By Wednesday evening, the start of the Jewish year, farming in any part of the country defined as the "Land of Israel" should come to a halt in compliance with the biblical commandment to let the land lie fallow once in every seven years.

And, under divine orders outlined in Exodus, Leviticus, and Deuteronomy, all of Israel – from professional farmers and collective agricultural settlements to nursery owners – must find ways to cope with this sabbatical year known in Hebrew as shmita.

But the solution to keep Israel fed this coming year involves Jewish-Arab cooperation and the promise of the increased purchase of Palestinian produce by Israeli wholesalers. Israel has now temporarily sold a huge portion of its farmland to an Arab-Druze citizen of Israel and is in discussions with Fatah officials in the West Bank to significantly increase the amount of fruit and vegetables making it to Israeli buyers.

Weeks of negotiations aimed at getting Gazan growers to be able to ship their goods into Israel have collapsed, an Israeli army official said, due to the rocket attacks on Israel from inside the Hamas-controlled Gaza Strip.

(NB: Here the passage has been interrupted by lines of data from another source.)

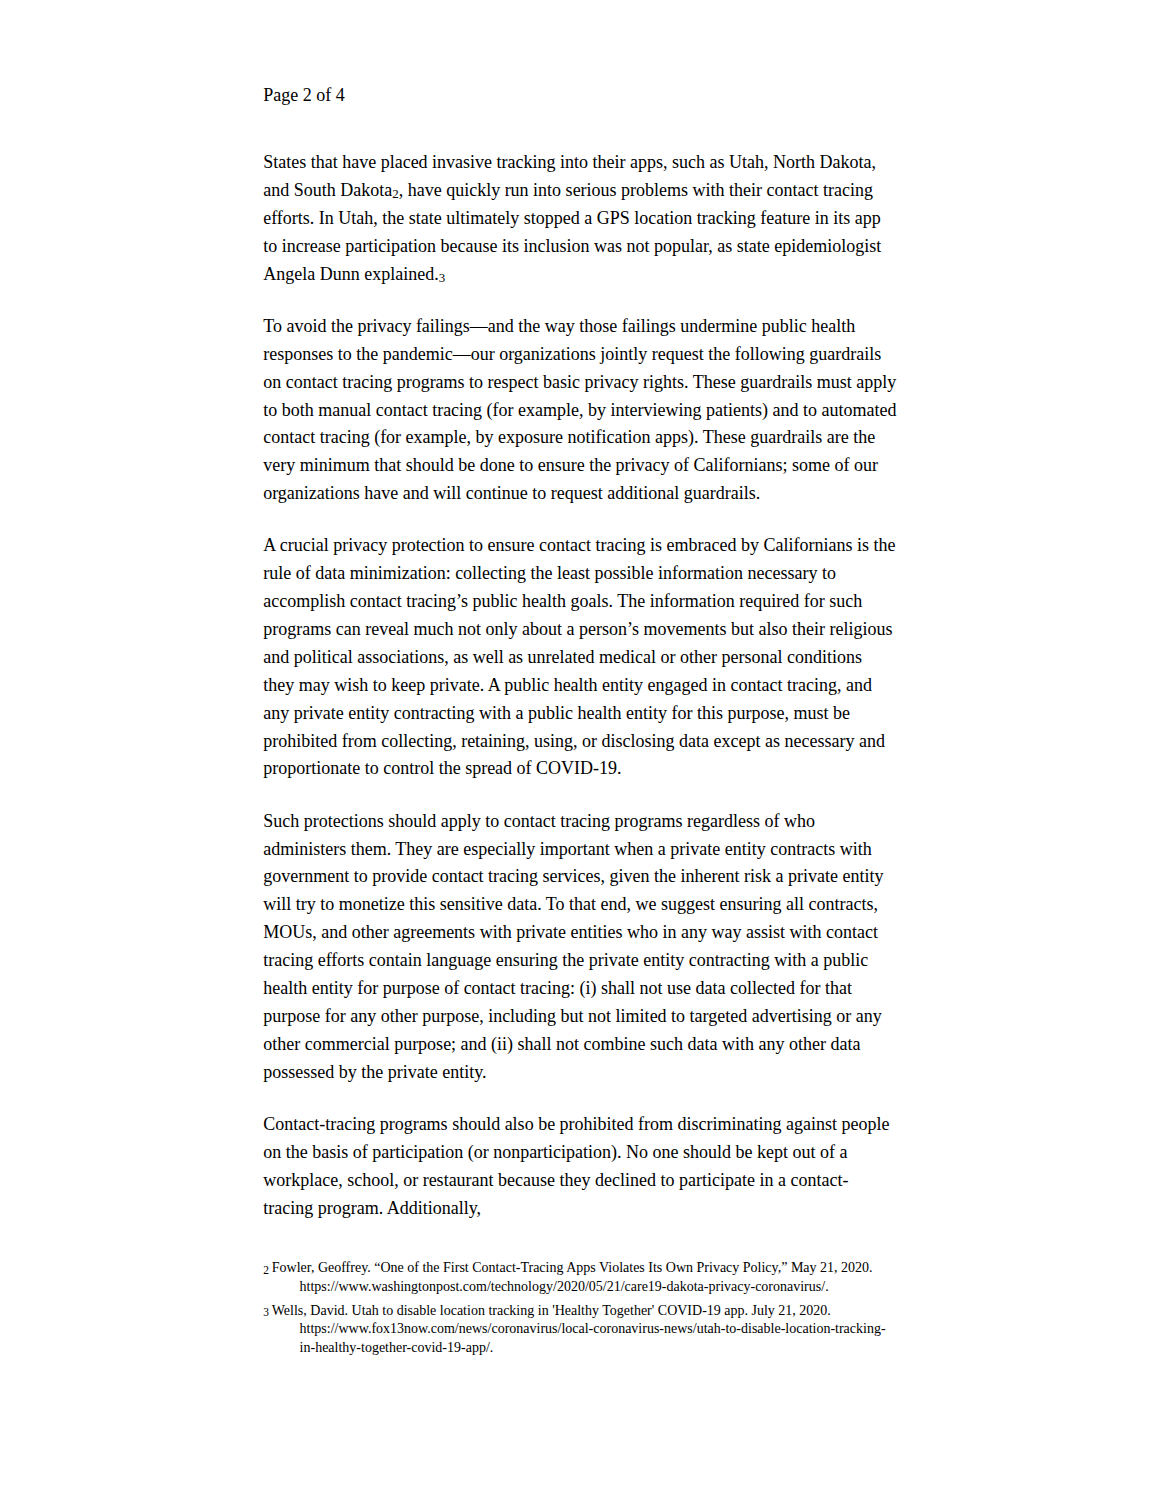Page 2 of 4
States that have placed invasive tracking into their apps, such as Utah, North Dakota, and South Dakota2, have quickly run into serious problems with their contact tracing efforts. In Utah, the state ultimately stopped a GPS location tracking feature in its app to increase participation because its inclusion was not popular, as state epidemiologist Angela Dunn explained.3
To avoid the privacy failings—and the way those failings undermine public health responses to the pandemic—our organizations jointly request the following guardrails on contact tracing programs to respect basic privacy rights. These guardrails must apply to both manual contact tracing (for example, by interviewing patients) and to automated contact tracing (for example, by exposure notification apps). These guardrails are the very minimum that should be done to ensure the privacy of Californians; some of our organizations have and will continue to request additional guardrails.
A crucial privacy protection to ensure contact tracing is embraced by Californians is the rule of data minimization: collecting the least possible information necessary to accomplish contact tracing’s public health goals. The information required for such programs can reveal much not only about a person’s movements but also their religious and political associations, as well as unrelated medical or other personal conditions they may wish to keep private. A public health entity engaged in contact tracing, and any private entity contracting with a public health entity for this purpose, must be prohibited from collecting, retaining, using, or disclosing data except as necessary and proportionate to control the spread of COVID-19.
Such protections should apply to contact tracing programs regardless of who administers them. They are especially important when a private entity contracts with government to provide contact tracing services, given the inherent risk a private entity will try to monetize this sensitive data. To that end, we suggest ensuring all contracts, MOUs, and other agreements with private entities who in any way assist with contact tracing efforts contain language ensuring the private entity contracting with a public health entity for purpose of contact tracing: (i) shall not use data collected for that purpose for any other purpose, including but not limited to targeted advertising or any other commercial purpose; and (ii) shall not combine such data with any other data possessed by the private entity.
Contact-tracing programs should also be prohibited from discriminating against people on the basis of participation (or nonparticipation). No one should be kept out of a workplace, school, or restaurant because they declined to participate in a contact-tracing program. Additionally,
2 Fowler, Geoffrey. “One of the First Contact-Tracing Apps Violates Its Own Privacy Policy,” May 21, 2020. https://www.washingtonpost.com/technology/2020/05/21/care19-dakota-privacy-coronavirus/.
3 Wells, David. Utah to disable location tracking in 'Healthy Together' COVID-19 app. July 21, 2020. https://www.fox13now.com/news/coronavirus/local-coronavirus-news/utah-to-disable-location-tracking-in-healthy-together-covid-19-app/.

If the biblical order were to be followed to the letter, those who make a living from agriculture might well go broke and the country hungry. There's an acknowledgement by some rabbinic authorities that letting every farm and field go without planting, picking, or pruning is not just impractical, but virtually impossible.

The ushering in of the shmita year is such a challenge that the Ministry of Agriculture has allocated about $25 million to help farmers. While many secular Israelis may not care where their vegetables are grown, farmers are still doing what they can to follow the order as mainstream markets are kosher.

The most common technique for coping is to sell the land to a non-Jew who is contracted to sell it back. But the idea, based on a loophole in Jewish law, is a solution that most modern Orthodox rabbis agree with but many ultra-Orthodox do not.